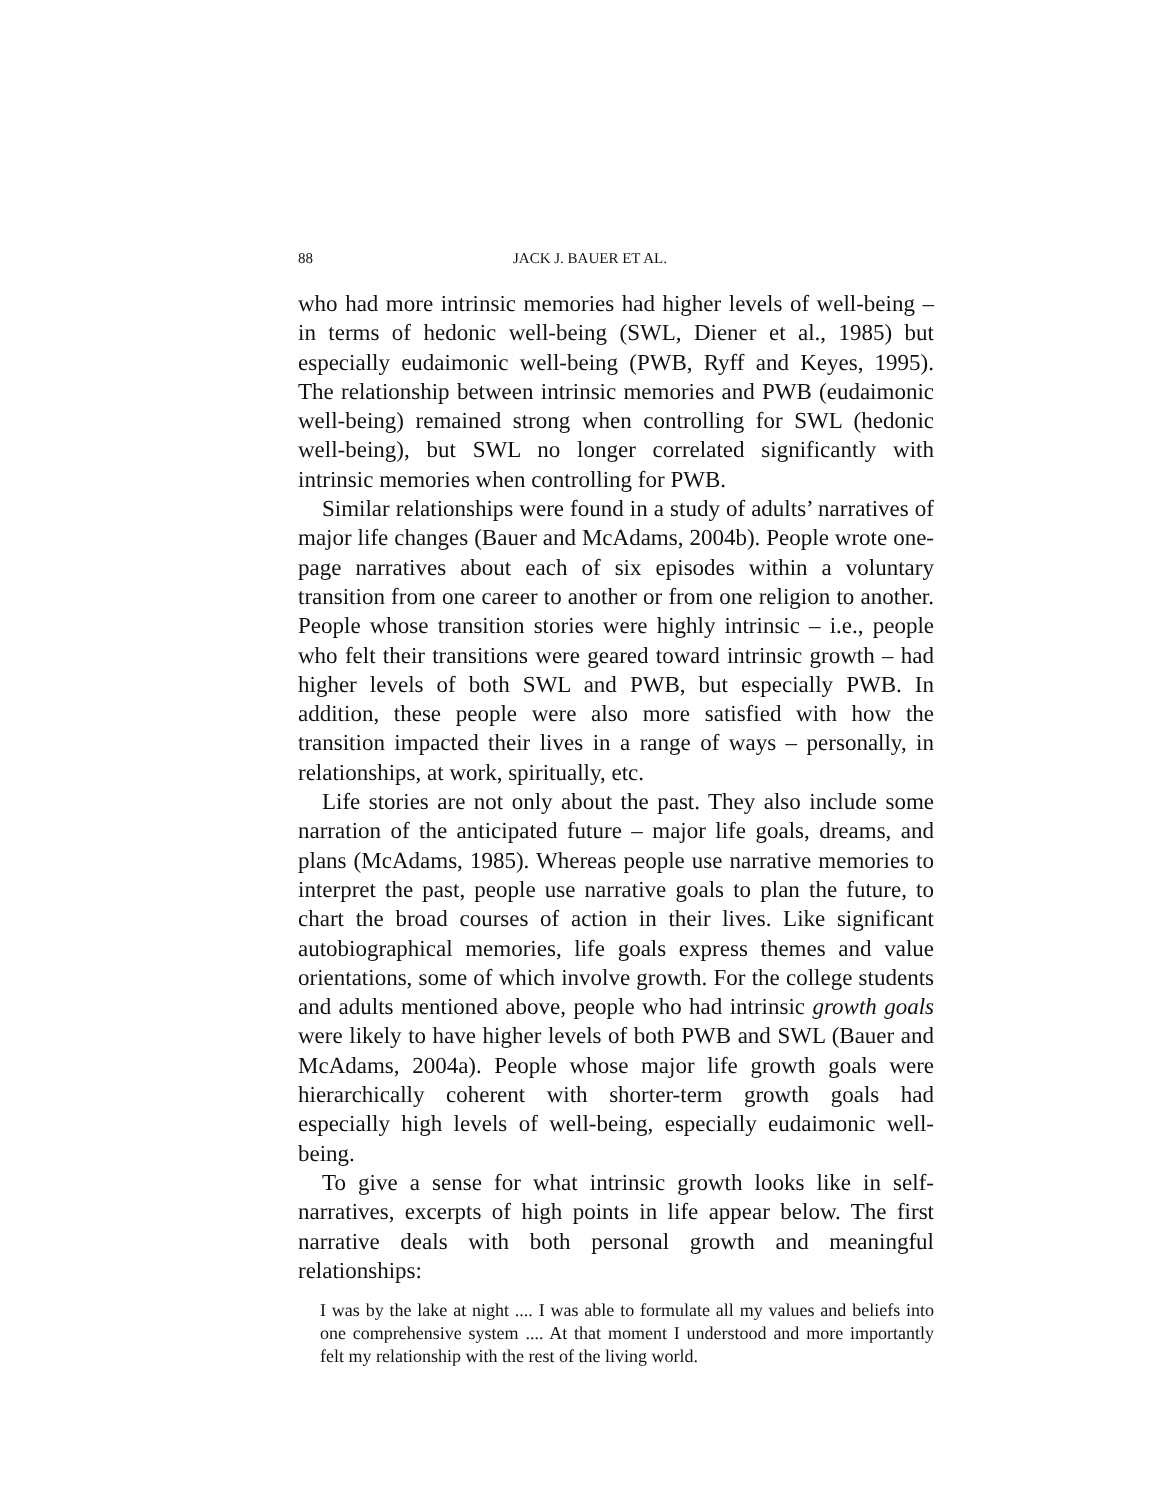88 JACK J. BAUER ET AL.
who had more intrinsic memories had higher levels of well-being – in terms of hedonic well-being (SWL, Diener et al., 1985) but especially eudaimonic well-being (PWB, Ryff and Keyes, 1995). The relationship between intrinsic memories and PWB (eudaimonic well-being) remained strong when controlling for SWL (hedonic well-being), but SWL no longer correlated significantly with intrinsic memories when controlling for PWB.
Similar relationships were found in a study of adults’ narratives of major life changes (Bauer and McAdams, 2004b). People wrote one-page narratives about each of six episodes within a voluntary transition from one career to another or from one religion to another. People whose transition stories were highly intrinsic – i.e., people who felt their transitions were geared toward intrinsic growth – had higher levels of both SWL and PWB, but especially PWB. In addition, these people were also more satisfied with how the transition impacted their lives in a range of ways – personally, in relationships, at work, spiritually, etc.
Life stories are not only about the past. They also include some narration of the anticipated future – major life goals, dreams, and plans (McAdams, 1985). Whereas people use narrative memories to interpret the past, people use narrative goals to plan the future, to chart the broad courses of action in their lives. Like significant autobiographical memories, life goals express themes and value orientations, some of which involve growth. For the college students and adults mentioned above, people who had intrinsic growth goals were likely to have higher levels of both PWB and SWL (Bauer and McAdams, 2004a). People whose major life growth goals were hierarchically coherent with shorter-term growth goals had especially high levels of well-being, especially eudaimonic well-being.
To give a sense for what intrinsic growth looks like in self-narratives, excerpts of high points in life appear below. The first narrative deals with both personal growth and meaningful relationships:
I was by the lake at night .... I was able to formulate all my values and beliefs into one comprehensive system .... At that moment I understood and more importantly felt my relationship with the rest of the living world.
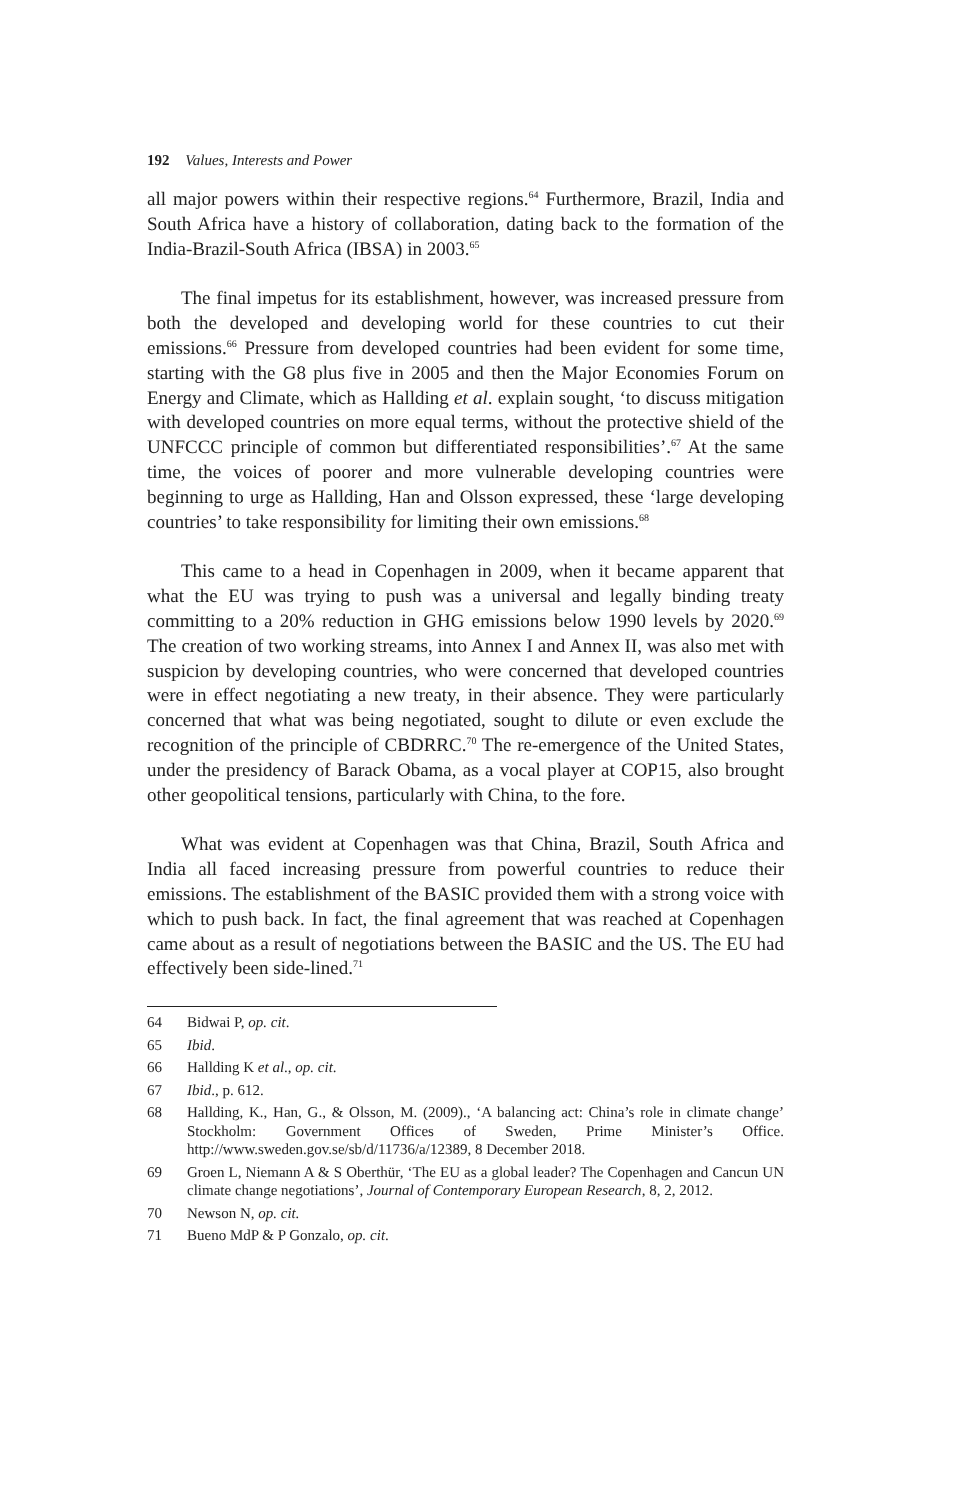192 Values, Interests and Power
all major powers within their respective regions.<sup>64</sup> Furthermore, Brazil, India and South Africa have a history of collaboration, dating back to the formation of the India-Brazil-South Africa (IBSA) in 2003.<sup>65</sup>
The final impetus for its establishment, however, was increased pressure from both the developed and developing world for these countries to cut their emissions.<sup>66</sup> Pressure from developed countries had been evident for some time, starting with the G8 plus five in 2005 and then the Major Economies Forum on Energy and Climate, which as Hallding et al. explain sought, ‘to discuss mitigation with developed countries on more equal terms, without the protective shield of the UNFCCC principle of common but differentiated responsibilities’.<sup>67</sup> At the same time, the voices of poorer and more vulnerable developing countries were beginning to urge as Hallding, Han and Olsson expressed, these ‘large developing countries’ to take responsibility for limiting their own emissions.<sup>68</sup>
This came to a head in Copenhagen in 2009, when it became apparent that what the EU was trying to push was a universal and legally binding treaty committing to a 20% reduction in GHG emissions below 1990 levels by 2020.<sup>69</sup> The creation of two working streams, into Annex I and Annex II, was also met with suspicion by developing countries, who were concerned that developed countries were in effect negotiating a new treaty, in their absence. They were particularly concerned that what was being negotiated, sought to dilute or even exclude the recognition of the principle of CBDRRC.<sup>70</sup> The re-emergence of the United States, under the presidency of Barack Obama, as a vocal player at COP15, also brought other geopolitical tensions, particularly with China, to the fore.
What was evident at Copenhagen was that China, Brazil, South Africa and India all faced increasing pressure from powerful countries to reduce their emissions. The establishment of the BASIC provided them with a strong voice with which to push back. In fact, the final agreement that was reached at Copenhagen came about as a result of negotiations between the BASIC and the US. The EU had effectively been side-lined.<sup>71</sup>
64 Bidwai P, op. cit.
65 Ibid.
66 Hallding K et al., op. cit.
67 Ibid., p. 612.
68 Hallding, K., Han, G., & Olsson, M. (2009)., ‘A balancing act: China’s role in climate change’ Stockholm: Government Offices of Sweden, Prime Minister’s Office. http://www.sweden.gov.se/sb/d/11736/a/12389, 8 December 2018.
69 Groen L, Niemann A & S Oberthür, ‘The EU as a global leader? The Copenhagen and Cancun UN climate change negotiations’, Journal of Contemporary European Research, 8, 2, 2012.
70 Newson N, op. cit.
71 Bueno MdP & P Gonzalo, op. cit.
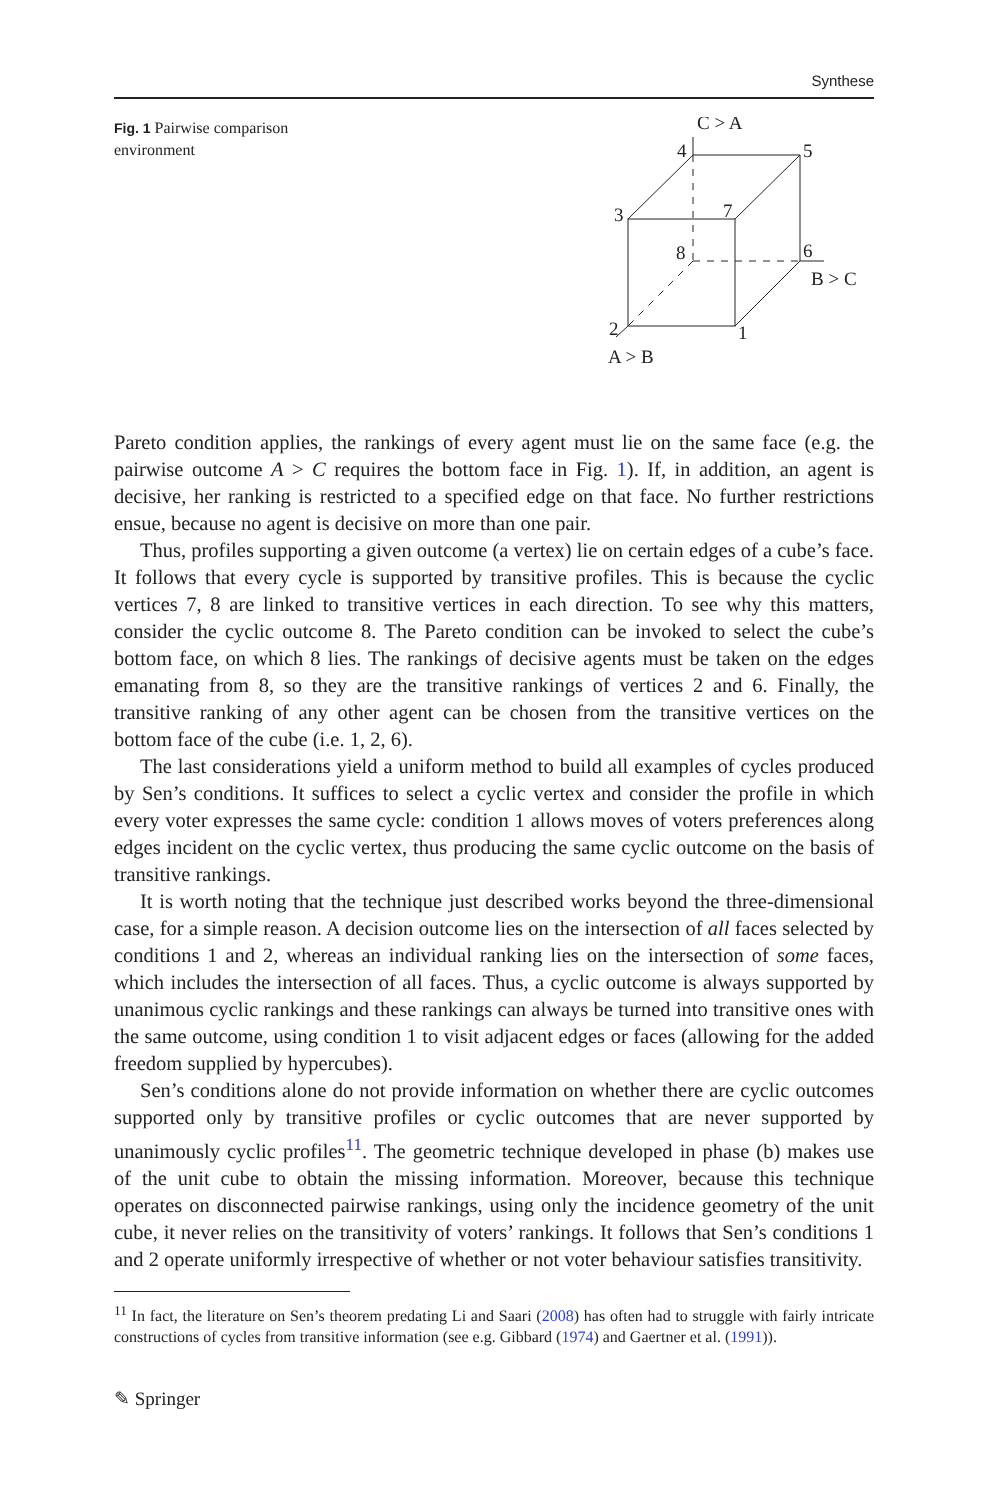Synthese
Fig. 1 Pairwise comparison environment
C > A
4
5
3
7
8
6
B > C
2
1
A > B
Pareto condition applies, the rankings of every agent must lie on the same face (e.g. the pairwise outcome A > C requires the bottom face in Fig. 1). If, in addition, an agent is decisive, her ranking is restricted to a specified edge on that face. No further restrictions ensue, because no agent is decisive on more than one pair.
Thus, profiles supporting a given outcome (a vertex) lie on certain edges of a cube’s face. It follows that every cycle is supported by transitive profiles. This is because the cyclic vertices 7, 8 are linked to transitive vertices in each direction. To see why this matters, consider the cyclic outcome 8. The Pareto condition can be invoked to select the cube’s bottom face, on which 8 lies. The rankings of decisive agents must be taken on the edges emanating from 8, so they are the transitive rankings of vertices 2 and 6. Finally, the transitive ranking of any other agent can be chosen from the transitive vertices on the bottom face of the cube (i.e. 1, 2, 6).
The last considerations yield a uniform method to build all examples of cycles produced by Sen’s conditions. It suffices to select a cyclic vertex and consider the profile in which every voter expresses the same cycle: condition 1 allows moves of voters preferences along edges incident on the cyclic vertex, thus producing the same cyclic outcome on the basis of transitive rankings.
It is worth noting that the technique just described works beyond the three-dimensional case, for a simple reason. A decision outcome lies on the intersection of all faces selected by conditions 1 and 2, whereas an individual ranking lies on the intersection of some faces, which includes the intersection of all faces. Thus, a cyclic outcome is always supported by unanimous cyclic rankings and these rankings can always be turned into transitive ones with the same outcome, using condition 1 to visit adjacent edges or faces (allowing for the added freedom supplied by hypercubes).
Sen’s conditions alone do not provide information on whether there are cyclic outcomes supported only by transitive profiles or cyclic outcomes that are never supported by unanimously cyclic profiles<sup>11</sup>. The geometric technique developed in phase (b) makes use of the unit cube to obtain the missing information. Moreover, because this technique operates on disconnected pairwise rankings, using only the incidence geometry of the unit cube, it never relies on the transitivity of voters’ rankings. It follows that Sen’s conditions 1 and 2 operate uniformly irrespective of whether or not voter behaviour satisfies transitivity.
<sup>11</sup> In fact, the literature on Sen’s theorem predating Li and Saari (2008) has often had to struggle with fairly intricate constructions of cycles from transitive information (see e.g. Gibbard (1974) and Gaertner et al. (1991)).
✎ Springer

**INSTRUCTION**
The requested lines run from the one with "<sup>11</sup> In fact, the" through the last line of the records. Return them exactly.

**FINISHED EXERCISE**
<sup>11</sup> In fact, the literature on Sen’s theorem predating Li and Saari (2008) has often had to struggle with fairly intricate constructions of cycles from transitive information (see e.g. Gibbard (1974) and Gaertner et al. (1991)).
✎ Springer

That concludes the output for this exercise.